Step into the Cardamom Mountains Moist Forests and you will immediately feel enveloped. Surrounding you will be towering trees, vines as thick as your waist climbing through the branches, and dripping leaves in many shapes and shades of green. You may hear the chirps and whistles of arboreal birds, which reach a crescendo during the early morning when the birds are joined by the haunting calls of the endangered pileated gibbon. Elephants are here, but they march silently through the forests. On occasion--if you get close enough--you will hear a low rumbling sound they use to communicate with each other in the forests. Teeming with life, these forests have sustained populations of even the largest Asian mammals, including tigers and leopards and bantengs, the wild relative of domestic cattle, distinguishable by the animals’ white stockings and white rump-patch, for thousands of years.
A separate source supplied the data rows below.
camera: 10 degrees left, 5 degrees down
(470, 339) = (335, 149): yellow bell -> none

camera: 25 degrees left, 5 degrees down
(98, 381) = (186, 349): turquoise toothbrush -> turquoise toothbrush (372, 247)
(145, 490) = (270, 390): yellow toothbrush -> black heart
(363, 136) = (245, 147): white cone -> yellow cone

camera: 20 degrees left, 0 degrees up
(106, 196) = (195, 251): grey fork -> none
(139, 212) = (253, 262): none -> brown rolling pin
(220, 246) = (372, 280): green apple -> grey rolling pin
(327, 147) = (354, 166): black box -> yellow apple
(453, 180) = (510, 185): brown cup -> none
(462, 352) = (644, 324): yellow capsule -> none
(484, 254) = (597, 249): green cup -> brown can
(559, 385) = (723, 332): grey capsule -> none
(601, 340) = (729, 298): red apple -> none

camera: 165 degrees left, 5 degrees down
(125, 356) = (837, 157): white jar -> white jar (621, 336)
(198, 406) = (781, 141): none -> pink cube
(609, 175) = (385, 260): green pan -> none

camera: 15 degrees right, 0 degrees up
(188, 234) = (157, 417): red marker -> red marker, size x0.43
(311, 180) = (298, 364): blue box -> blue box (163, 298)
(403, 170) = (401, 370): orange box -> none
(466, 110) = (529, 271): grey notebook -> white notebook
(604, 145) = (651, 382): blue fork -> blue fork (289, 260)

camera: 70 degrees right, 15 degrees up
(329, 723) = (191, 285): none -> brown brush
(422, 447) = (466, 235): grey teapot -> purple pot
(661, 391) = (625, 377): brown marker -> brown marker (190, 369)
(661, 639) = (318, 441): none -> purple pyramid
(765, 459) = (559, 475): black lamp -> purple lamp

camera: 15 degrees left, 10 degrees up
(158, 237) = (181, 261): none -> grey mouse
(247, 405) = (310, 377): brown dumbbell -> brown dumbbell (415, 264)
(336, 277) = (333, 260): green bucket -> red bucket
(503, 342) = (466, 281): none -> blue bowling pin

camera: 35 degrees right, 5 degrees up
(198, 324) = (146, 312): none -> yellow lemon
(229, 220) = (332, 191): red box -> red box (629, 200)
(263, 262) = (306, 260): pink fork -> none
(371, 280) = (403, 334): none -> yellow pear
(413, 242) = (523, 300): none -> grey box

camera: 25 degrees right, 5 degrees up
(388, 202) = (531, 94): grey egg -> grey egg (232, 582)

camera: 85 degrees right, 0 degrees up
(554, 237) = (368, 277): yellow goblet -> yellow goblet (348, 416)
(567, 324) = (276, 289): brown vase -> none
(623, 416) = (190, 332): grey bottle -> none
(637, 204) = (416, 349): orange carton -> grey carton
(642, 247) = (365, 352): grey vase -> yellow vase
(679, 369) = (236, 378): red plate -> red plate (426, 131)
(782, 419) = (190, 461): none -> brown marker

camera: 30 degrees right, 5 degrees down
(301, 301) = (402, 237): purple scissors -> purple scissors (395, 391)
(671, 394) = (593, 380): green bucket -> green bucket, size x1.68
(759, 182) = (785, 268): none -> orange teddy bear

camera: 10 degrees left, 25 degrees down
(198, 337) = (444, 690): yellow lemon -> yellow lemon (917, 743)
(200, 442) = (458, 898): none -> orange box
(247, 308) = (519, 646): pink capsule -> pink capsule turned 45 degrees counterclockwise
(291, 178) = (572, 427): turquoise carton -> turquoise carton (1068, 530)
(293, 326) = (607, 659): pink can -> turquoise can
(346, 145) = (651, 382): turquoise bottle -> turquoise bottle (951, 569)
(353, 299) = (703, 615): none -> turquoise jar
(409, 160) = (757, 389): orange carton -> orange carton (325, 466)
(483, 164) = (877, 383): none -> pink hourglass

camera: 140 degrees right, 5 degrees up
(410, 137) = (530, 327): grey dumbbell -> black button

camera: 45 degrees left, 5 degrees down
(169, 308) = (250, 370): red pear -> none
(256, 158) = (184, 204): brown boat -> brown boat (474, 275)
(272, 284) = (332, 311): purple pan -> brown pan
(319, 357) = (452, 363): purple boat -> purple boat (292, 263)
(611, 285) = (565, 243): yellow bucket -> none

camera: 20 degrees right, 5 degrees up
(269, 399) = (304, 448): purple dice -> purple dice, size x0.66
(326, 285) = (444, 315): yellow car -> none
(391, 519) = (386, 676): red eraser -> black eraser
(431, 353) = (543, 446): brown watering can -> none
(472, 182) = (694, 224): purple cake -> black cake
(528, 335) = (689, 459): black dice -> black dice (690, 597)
Special Features Special Features

Human population pressures are low in much of this region, and that's helped to protect much of the wildlife habitat. The forests of the Elephant and Cardamom Mountains are especially intact in Cambodia, although the small area that extends into Thailand is not. The forests of the Cardamom Mountains are truly a showcase for Asia’s biological diversity.

Did You Know?
The moustached hawk cuckoo doesn't really have a moustache, but it does have a dark gray moustache-like stripe on its cheeks and throat.

Wild Side

Sun bears clamber up trees in search of honey and bee larvae, while gaur, large, dark oxen, lumber through the dark forest. In more open areas, you may see herds of banteng. Pileated gibbons swing through the trees, while common leopards, clouded leopards, and tigers pad through the undergrowth. A few species are found here that otherwise exist only in Thailand's southeastern peninsula, including the greater mouse deer, lesser long-tongued fruit bat, moustached hawk cuckoo, buffy fish-owl, silver oriole, and mountain fulvetta. But these represent only the few species that we know to live in these forests. Because this ecoregion has been little explored, many new species undoubtedly await scientific discovery.

Cause for Concern

The areas of this ecoregion that lie in southeastern Thailand have been greatly reduced by logging and clearing for agriculture. Even in Cambodia, home of most of the intact forests, the forests will become fragmented if current logging plans are carried out.

Looking Ahead

This ecoregion presents a unique opportunity in Southeast Asia to protect large blocks of intact habitat that are essential to the survival of numerous species. It is important to attempt to stop the rampant illegal logging currently taking place throughout much of the region in an effort to keep these forests wild. Further study by biologists will help to identify "hotspots" of diversity within this vast wilderness and to identify many species yet unknown to science.